#### Try it
Reproduce the data from its first line through the line containing "syvyys ja suojausluokka", inclusive, substituting "verkkoyhtiön" for "verkonomistajan" and leaving everything else unchanged.

■ ■ ■

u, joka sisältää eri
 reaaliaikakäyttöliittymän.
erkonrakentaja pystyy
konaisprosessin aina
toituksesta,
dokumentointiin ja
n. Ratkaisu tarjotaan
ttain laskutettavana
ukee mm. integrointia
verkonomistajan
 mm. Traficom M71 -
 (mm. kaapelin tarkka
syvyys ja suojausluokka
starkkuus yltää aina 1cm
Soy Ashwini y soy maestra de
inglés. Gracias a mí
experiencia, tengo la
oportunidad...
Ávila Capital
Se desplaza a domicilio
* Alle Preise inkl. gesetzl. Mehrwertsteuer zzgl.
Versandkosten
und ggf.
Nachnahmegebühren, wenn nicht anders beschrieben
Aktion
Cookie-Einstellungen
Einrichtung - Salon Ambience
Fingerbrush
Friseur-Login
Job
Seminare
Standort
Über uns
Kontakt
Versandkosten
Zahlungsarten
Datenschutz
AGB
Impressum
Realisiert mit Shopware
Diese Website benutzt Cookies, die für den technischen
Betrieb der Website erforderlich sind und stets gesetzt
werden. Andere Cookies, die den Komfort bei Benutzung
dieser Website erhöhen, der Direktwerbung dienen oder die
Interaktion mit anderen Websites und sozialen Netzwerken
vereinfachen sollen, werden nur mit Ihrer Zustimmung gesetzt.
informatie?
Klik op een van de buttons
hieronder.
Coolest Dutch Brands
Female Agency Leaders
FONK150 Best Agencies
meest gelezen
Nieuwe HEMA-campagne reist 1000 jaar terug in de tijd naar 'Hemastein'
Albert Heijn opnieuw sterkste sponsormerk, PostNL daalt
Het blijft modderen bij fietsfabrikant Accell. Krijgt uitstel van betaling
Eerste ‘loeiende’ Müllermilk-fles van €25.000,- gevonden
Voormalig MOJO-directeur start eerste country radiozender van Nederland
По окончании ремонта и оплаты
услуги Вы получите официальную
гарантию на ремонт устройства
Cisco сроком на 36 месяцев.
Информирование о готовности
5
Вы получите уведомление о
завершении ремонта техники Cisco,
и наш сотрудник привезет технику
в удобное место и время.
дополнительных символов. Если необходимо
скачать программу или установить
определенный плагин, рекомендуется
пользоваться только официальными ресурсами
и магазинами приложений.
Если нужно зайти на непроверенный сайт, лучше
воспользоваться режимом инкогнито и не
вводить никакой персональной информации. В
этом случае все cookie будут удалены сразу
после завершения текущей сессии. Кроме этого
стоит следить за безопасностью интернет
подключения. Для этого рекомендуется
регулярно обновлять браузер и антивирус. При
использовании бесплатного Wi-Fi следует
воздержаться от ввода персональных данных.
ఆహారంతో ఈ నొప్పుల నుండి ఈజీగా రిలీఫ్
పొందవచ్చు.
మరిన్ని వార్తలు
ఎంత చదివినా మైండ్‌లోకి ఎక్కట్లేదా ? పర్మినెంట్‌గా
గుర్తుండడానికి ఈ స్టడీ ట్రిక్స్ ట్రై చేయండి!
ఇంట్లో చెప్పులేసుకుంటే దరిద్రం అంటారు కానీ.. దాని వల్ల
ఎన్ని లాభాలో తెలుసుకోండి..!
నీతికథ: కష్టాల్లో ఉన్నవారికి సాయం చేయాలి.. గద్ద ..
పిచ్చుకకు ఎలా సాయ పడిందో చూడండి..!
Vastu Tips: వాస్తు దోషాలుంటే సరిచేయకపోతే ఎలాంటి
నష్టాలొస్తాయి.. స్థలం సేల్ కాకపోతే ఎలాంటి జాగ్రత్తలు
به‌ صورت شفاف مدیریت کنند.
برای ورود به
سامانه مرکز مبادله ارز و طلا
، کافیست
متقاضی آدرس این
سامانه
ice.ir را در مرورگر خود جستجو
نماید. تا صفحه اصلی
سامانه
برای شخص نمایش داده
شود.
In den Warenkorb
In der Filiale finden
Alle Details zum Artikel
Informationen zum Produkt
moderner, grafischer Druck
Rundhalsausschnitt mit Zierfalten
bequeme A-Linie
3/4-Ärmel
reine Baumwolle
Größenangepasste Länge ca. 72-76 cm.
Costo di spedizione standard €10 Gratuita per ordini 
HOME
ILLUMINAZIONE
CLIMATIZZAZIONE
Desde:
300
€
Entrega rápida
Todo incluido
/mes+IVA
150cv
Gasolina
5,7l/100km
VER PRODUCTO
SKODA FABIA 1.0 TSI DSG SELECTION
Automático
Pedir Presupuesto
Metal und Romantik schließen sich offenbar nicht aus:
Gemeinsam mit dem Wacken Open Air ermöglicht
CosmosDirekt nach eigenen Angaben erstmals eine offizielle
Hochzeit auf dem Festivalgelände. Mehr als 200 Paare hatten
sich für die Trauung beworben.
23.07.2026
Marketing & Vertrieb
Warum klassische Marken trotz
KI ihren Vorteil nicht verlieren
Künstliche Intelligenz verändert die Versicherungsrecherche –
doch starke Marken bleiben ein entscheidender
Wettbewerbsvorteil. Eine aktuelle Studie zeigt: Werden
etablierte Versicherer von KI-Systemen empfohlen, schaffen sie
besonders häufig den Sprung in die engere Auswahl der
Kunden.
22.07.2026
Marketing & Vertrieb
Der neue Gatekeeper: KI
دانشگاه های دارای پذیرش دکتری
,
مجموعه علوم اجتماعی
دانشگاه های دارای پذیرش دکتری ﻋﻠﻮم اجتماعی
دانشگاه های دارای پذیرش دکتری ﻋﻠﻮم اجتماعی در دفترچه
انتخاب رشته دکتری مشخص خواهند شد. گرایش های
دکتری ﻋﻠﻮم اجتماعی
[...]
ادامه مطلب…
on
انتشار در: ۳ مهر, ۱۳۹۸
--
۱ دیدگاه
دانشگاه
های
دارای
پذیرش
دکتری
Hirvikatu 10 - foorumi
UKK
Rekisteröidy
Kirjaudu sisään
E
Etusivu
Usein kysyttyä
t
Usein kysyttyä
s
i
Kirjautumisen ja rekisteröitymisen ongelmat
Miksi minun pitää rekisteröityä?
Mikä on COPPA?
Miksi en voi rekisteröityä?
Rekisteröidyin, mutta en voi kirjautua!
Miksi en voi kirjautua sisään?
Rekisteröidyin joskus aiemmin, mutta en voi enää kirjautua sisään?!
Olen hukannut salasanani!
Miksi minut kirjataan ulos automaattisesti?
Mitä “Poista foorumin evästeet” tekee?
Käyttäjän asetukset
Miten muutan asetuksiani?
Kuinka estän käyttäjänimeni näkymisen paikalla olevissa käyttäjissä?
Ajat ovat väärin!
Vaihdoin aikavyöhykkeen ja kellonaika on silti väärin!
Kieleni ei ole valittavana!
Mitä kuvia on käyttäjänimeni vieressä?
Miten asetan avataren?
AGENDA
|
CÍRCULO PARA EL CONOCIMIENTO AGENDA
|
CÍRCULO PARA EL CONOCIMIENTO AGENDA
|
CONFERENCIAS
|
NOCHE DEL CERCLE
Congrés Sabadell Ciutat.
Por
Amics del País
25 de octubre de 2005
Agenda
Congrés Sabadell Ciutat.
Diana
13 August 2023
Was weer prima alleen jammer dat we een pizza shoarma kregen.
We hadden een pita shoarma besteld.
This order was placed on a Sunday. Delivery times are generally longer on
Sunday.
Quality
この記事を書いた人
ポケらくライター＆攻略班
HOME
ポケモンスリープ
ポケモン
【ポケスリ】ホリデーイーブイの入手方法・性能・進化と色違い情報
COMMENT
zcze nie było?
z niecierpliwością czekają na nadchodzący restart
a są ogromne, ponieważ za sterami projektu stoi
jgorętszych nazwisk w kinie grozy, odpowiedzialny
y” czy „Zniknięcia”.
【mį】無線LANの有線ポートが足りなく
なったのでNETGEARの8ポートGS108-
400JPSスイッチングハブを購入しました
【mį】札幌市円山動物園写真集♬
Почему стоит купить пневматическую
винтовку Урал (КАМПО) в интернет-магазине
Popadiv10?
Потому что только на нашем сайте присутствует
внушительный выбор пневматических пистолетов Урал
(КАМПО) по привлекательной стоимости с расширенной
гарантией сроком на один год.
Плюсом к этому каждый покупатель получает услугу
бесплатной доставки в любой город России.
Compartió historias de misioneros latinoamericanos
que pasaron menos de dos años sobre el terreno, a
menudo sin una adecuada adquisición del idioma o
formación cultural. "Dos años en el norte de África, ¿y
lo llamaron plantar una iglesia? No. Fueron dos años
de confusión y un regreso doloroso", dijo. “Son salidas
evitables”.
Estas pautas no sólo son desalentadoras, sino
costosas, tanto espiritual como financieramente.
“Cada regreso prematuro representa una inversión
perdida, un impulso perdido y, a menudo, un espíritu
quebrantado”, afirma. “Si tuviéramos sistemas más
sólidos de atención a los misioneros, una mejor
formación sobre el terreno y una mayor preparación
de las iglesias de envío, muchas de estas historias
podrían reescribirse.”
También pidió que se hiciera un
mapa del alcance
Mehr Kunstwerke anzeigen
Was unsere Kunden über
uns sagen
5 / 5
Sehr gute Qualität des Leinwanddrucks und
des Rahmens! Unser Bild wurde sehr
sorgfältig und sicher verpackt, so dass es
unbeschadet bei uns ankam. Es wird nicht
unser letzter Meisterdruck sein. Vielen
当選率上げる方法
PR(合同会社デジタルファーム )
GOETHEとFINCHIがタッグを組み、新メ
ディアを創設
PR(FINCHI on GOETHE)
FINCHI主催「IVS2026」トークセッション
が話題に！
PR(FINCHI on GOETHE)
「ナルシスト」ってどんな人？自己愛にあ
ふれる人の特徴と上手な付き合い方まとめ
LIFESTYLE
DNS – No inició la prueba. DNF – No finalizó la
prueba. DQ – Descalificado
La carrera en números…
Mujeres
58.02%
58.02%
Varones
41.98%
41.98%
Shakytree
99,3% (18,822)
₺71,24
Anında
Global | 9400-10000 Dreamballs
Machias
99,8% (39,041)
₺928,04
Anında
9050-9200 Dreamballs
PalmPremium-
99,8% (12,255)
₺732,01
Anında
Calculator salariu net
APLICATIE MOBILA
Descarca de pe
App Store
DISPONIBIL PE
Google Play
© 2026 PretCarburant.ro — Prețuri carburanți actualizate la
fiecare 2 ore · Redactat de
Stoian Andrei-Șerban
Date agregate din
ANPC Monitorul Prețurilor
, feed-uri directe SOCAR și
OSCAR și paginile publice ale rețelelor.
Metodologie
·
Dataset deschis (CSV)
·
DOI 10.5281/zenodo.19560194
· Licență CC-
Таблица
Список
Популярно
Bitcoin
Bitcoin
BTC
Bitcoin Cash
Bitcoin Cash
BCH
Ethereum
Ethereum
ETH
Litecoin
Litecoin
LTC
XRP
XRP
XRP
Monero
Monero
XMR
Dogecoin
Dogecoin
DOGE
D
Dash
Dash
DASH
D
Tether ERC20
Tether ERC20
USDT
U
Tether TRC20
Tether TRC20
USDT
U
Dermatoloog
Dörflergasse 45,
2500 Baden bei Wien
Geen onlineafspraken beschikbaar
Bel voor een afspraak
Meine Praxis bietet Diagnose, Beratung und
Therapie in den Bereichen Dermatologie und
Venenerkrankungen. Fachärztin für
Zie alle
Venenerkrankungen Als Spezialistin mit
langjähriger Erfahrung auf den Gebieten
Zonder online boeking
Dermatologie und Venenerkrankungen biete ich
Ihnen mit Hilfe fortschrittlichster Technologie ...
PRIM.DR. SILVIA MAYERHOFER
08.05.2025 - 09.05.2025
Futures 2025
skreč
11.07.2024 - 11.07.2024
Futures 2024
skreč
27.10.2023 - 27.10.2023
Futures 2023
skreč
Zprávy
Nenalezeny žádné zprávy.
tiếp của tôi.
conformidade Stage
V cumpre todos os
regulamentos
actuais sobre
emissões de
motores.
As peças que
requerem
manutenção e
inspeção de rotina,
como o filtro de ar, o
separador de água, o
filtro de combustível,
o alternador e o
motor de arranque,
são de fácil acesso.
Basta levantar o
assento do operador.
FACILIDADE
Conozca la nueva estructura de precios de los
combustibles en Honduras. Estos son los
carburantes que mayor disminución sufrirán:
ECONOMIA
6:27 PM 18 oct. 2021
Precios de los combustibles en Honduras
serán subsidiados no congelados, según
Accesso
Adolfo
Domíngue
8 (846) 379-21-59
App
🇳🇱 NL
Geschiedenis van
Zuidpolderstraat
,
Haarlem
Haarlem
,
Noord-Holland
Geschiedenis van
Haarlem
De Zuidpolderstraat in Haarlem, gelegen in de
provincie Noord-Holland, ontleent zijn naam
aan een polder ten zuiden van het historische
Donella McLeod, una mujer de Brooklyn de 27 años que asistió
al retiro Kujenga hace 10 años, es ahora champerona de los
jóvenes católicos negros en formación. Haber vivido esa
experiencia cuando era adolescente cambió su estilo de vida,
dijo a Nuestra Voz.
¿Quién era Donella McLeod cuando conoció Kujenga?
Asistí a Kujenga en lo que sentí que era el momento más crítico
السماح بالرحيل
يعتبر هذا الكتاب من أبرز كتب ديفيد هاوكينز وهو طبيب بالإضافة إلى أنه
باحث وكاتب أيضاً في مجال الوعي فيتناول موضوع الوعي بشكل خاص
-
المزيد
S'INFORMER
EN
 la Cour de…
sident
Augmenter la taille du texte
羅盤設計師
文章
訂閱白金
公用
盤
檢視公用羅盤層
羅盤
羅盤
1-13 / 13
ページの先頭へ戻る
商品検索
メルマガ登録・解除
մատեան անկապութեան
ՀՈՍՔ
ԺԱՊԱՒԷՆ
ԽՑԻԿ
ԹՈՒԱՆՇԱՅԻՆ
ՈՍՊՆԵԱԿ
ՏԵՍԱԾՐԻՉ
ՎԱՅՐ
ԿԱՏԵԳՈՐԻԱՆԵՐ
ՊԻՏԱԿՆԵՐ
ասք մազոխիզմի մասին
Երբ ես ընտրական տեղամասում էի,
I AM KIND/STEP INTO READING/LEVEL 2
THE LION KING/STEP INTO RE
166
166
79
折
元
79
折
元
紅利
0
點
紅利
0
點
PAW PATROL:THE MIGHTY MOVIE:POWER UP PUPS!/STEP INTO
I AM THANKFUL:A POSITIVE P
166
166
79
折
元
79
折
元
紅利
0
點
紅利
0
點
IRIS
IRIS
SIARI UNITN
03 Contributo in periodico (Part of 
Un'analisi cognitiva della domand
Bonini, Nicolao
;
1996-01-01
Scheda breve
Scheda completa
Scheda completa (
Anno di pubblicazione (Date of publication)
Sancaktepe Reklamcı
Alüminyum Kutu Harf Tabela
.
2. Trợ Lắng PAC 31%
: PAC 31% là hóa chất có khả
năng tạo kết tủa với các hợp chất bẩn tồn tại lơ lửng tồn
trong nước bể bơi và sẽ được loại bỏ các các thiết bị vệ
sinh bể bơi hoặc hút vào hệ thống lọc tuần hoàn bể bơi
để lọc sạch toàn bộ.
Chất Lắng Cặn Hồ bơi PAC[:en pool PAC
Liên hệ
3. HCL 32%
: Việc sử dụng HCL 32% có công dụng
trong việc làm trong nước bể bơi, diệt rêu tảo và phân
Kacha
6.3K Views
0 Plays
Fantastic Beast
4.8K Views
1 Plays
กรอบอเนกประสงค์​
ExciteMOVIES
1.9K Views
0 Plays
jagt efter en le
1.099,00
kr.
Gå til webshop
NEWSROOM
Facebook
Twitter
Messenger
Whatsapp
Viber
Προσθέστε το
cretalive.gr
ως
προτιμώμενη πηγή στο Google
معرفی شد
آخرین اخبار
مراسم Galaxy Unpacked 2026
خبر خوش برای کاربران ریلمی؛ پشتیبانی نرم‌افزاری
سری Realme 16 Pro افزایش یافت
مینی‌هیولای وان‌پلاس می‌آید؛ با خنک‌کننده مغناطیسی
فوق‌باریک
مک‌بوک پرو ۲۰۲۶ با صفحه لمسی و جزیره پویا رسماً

■ ■ ■

#### Result
u, joka sisältää eri
 reaaliaikakäyttöliittymän.
erkonrakentaja pystyy
konaisprosessin aina
toituksesta,
dokumentointiin ja
n. Ratkaisu tarjotaan
ttain laskutettavana
ukee mm. integrointia
verkkoyhtiön
 mm. Traficom M71 -
 (mm. kaapelin tarkka
syvyys ja suojausluokka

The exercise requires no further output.